## JOB 1:
Could you update the entries, from their first line through the line containing "v(21.58, -43.42) *", so that "Q0" becomes "frontPlane" and nothing else changes?

•••••

When does ‘difficult’ become ‘unreasonable’?
Good > Better > Best. Changes in Public Integrity
Session D: Being difficult or experiencing difficulty?
When does ‘difficult’ become ‘unreasonable’?
Chris Wheeler, Deputy NSW Ombudsman
People who come to an Ombudsman to make a complaint have a problem. As a general proposition you could say that people don't come to us if they are happy. It is certainly not uncommon that they are upset, often very upset if they believe they have been treated badly by the agency when they raised their concerns. Dealing with people who are being „difficult“ is therefore an integral part of our role. We need to recognise this and accept that it is part and parcel of our work as complaint handlers – that dealing with unreasonable complainant conduct is part of a complaint handling agency's core work.
However, a problem occurs when 'difficult' (as in challenging) becomes 'unreasonable' (as in unacceptable). What I am talking about when I refer to conduct being „unreasonable“ is something out of the ordinary compared to the conduct of complainants generally. Let me give some examples:
- Repeat complainants – There was an article in the Daily Telegraph in May this year which referred to a council that had to assign a single staff officer three hours a week to handle the incessant complaints of a complainant who wrote 736 letters to council in eight years. The council estimated that this particular complainant had cost rate payers more than $36,400 including at least 30 minutes per week talking to the person on the phone and three hours a week spent in document management. In the local council context in NSW, and I assume Australia wide, this particular complainant is far from unique.
- Repeat applicants – There is a related issue where individuals exercise their statutory rights in ways that can be seen as excessive. As an example, there is one particular person in NSW who has made multiple FOI applications to a range of agencies and has then exercised his rights to seek reviews of agency decisions to the extent that his matters are now, as of last week, the subject of 72 decisions of our Administrative Decisions Tribunal, including 40 in its general jurisdiction and 31 by its Appeal Panel. As well, so far he has six decisions of the NSW Supreme Court and two decisions of the NSW Court of Appeal. While initially this person was successful in a number of the judgments, over time this success rate has diminished considerably. While this person certainly has the record in terms of numbers of decisions, there are several other people who are the subject significant numbers of decisions from our ADT, for example one has 35 and another has 24.
When I talk about „unreasonable“ complainant conduct, I am not talking about people who are a bit strange, are difficult to understand, who cannot put their thoughts together in ways that are easily comprehensible, or whose anger leads them to pepper their language with expletives.
I am sure we can all think of examples of strange or difficult conduct that is not unreasonable. A recent matter involved a complainant who had concerns arising out of her discovery in the street of a folded up "piece of removed skin". She told us she knew what it was because she had skin of her own that she used for comparison. She had painstakingly washed and softened the material so that she could unfold this piece of skin, which she had then stuck to a frame and put on a shelf at the end of her bed one night. When she woke up the next morning, the frame and the skin had gone, including the photos she had taken of it on her mobile phone. We informed her that the fact that no action was taken by police was not unreasonable in the circumstances on the basis that there was no evidence to support the claim she was making. She complained that our office had "completely ignored my vastly superior and well informed opinion on the subject". She went on to say that she had "no intention whatsoever of dropping the matter, indicating as it does the peril with which society is faced, both from the evidence itself and the reaction to it". She attached a copy of her hand drawn business card in which she referred to herself as a "psychotic"!

•••••

## JOB 2:
In two sentences, what does the talk on unreasonable complainant conduct say?

## EXTRACTED DATA:
•••••

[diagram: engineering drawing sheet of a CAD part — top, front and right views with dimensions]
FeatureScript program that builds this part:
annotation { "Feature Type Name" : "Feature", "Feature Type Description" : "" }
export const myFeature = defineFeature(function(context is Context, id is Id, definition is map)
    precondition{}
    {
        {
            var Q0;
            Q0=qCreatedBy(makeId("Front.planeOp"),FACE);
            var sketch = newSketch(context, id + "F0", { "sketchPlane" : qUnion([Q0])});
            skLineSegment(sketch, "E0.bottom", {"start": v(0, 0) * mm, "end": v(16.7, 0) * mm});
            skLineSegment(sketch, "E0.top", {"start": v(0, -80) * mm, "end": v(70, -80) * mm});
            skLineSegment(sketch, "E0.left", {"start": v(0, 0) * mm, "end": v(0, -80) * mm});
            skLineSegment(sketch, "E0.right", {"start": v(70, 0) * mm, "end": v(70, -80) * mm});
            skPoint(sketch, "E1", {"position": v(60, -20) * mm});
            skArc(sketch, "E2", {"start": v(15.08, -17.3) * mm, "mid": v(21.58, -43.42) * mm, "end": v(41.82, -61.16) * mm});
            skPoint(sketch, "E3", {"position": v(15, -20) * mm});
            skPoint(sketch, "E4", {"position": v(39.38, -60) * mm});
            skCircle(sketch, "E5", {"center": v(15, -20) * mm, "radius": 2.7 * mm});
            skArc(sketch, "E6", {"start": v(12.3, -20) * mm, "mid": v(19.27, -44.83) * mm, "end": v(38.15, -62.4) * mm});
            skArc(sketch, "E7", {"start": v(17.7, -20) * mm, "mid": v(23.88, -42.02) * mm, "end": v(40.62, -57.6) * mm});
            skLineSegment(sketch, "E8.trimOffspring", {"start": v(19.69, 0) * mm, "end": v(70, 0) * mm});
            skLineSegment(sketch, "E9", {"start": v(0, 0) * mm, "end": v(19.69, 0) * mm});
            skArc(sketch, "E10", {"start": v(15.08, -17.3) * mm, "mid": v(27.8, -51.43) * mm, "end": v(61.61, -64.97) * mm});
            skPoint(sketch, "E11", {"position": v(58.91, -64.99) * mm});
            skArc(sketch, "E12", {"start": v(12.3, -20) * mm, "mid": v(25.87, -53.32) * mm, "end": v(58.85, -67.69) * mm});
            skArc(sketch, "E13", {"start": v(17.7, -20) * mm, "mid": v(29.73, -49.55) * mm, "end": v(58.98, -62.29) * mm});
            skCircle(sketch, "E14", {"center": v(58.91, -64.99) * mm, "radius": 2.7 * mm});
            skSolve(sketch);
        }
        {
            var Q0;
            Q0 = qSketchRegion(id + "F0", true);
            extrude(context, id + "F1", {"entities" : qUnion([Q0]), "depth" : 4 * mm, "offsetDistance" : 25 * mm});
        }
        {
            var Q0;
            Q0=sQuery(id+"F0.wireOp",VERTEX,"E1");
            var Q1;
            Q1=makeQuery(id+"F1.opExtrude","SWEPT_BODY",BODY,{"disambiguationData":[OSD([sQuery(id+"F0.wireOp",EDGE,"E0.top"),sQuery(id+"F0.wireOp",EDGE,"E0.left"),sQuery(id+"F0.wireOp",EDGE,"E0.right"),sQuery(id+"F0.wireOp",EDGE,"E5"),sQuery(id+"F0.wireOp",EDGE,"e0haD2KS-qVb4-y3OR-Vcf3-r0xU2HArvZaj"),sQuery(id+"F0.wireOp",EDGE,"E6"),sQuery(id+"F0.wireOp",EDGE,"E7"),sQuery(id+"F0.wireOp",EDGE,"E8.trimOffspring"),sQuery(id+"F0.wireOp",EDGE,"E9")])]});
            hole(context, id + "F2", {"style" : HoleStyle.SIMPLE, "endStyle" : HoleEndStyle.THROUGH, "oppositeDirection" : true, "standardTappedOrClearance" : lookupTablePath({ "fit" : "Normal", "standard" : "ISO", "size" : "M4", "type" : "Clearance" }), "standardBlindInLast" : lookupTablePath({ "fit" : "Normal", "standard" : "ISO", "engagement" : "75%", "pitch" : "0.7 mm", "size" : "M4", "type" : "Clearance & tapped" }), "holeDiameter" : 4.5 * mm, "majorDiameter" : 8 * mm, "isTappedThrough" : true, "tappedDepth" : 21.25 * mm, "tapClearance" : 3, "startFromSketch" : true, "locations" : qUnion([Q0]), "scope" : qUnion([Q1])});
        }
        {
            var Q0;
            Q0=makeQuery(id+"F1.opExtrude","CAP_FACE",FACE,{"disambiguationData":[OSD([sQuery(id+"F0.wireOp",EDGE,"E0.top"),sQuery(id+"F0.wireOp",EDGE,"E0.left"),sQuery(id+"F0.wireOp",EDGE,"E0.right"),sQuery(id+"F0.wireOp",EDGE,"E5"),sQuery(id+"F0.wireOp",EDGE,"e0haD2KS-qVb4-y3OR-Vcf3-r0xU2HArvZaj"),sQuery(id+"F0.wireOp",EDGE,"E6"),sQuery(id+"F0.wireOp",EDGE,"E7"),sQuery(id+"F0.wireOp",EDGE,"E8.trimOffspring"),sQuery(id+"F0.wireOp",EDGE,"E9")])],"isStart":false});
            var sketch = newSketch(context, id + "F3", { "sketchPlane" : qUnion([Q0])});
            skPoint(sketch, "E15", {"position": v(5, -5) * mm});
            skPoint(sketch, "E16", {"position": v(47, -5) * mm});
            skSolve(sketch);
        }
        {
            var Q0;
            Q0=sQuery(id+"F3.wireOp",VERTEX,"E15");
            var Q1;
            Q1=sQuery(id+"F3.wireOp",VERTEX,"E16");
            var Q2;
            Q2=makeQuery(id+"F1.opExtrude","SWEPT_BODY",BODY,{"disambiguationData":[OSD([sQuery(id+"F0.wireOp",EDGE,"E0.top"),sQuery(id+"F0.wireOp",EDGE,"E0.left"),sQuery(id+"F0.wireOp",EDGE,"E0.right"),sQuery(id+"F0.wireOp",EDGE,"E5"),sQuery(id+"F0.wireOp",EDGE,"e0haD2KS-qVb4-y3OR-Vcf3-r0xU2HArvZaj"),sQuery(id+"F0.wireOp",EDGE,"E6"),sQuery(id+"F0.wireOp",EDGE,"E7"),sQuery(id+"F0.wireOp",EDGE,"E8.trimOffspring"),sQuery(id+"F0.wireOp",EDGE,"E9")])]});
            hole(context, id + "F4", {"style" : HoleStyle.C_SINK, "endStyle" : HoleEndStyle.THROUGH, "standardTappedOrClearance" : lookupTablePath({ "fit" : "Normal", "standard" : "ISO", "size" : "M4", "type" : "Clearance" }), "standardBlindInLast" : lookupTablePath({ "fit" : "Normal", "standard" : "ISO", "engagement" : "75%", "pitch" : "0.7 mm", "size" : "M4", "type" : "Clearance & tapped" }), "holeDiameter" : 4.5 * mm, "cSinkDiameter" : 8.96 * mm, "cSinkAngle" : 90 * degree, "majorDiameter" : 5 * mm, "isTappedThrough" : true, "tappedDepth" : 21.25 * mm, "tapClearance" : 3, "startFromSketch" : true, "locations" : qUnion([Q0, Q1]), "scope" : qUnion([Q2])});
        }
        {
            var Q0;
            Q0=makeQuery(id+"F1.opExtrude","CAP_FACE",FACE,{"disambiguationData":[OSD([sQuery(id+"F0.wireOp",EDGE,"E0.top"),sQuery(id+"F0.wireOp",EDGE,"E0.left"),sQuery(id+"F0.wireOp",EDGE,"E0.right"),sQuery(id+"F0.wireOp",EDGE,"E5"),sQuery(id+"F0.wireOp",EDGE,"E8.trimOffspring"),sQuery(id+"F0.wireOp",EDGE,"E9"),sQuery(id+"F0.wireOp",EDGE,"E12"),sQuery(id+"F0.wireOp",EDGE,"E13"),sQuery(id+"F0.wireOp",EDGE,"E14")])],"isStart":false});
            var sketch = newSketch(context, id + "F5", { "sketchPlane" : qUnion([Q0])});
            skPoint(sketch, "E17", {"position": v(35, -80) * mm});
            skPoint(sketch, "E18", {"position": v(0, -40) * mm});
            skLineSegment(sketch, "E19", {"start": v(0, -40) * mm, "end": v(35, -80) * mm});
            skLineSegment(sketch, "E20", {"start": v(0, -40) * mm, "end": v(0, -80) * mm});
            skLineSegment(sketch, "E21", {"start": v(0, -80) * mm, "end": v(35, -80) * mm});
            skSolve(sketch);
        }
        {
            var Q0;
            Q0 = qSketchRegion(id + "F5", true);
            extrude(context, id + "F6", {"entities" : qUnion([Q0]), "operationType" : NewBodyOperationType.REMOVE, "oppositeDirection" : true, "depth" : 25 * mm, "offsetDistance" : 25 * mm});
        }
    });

•••••

## OUTPUT 1:
[diagram: engineering drawing sheet of a CAD part — top, front and right views with dimensions]
FeatureScript program that builds this part:
annotation { "Feature Type Name" : "Feature", "Feature Type Description" : "" }
export const myFeature = defineFeature(function(context is Context, id is Id, definition is map)
    precondition{}
    {
        {
            var frontPlane;
            frontPlane=qCreatedBy(makeId("Front.planeOp"),FACE);
            var sketch = newSketch(context, id + "F0", { "sketchPlane" : qUnion([frontPlane])});
            skLineSegment(sketch, "E0.bottom", {"start": v(0, 0) * mm, "end": v(16.7, 0) * mm});
            skLineSegment(sketch, "E0.top", {"start": v(0, -80) * mm, "end": v(70, -80) * mm});
            skLineSegment(sketch, "E0.left", {"start": v(0, 0) * mm, "end": v(0, -80) * mm});
            skLineSegment(sketch, "E0.right", {"start": v(70, 0) * mm, "end": v(70, -80) * mm});
            skPoint(sketch, "E1", {"position": v(60, -20) * mm});
            skArc(sketch, "E2", {"start": v(15.08, -17.3) * mm, "mid": v(21.58, -43.42) * mm, "end": v(41.82, -61.16) * mm});

## OUTPUT 2:
Deputy NSW Ombudsman Chris Wheeler says that dealing with upset, difficult complainants is an integral part of a complaint handling agency's core work. A problem arises when conduct becomes unreasonable, meaning out of the ordinary compared with complainants generally, such as a person who wrote 736 letters to a council in eight years or an FOI applicant now the subject of 72 tribunal decisions, but conduct that is merely strange or hard to understand is not unreasonable.